The museum can be found at Foresters’ Hall, 5A Oxford Street, CT5 1DB and is open Thursday to Saturday, 10.30am-4.30pm and Wednesday to Saturday, 10.30am-4.30pm in school holidays. For Christmas and New Year opening times, please check the Whitstable Community Museum Group’s Facebook page: https://facebook.com/WhitstableMuseumCommunityGroup/. The nominal entry fee into the museum is £3 for adults, £2 for over 60s, £1 for students, free for children under 18 (under 13s must be accompanied by an adult) and free for local residents (CT1 to CT6).

Whitstable Castle and Gardens

Whitstable Castle has a rich history with various owners and uses dating back to the 15th Century. Whitstable Castle has been the site of a copperas house and smelting works, family home, summer residence, council offices and now it is open to the public as well as hosting weddings and events. Whitstable Castle Gardens has flora and fauna to appreciate in every season and has won numerous awards including the prestigious Green Flag Award. There is a fantastic newly refurbished playground for children of all ages too.

Whilst here, treat yourself in The Orangery Tea Rooms which is open 7 days a week, 10am-5pm, April-end of September and 10am-4pm, October to March. Breakfast, lunch, cakes and scones overlooking the castle gardens…bliss! The public can’t walk around the castle but group guided tours are welcomed if booked in advance. A ‘Cream Tea and Tour’ for groups of 10 people or more costs £14.95 per person. For more information, please visit their website here: https://www.whitstablecastle.co.uk/. The Gardens are open daily to the public from 8am-5pm and can be found at Whitstable Castle and Gardens, Tower Hill, CT5 2BW.

How to Get to Whitstable

How to Get to Whitstable by Car

There are a few main car parks in Whitstable which are very well located for all the main attractions of Whitstable:
Harbour Car Park, Harbour St, Whitstable CT5 1AB, open 24 hours.
Gorrell Tank Car Park, 10 Westgate Terrace, Whitstable CT5 1BZ, open 24 hours.
Victoria Street Car Park, 1 Victoria St, Whitstable CT5 1JB

How to Get to Whitstable by Train

The South Eastern Railway Line stops at Whitstable train station and you can get a fast speed train from London St. Pancras International which takes 1hr 15 minutes. The station is less than a mile from the beach and half a mile to the shops.
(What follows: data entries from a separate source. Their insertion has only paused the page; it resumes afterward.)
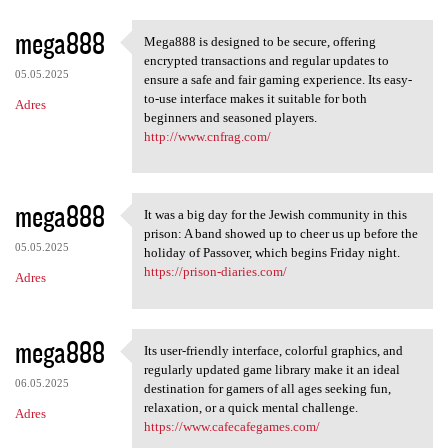
mega888
Mega888 is designed to be secure, offering
Mega888 is designed to be
encrypted transactions and regular updates to
05.05.2025
ensure a safe and fair gaming experience. Its easy-
to-use interface makes it suitable for both
Adres
beginners and seasoned players.
http://www.cnfrag.com/
mega888
It was a big day for the Jewish community in this
It was a big day for the
prison: A band showed up to cheer us up before the
05.05.2025
holiday of Passover, which begins Friday night.
https://prison-diaries.com/
Adres
mega888
Its user-friendly interface, colorful graphics, and
Its user-friendly interface,
regularly updated game library make it an ideal
06.05.2025
destination for gamers of all ages seeking fun,
relaxation, or a quick mental challenge.
Adres
https://www.cafecafegames.com/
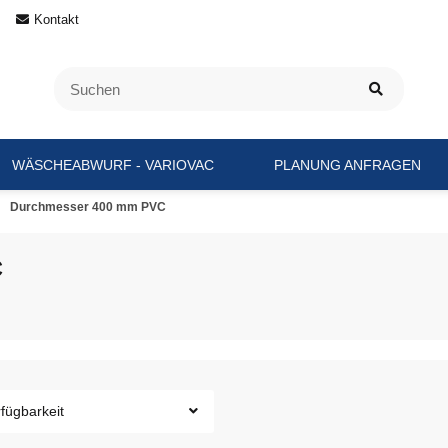
Kontakt
WÄSCHEABWURF - VARIOVAC
PLANUNG ANFRAGEN
Durchmesser 400 mm PVC
C
fügbarkeit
Final Thoughts on Whitstable

Whitstable is a really interesting and lovely place to visit. Steeped in history and tradition yet embracing the modern, quirky and charming, you can spend as much time as you like here; a day, a weekend or even longer. Laze around the beach, become a seafood foodie, shop independently and locally, explore the history and ride the waves…what more could you want from a small town by the sea.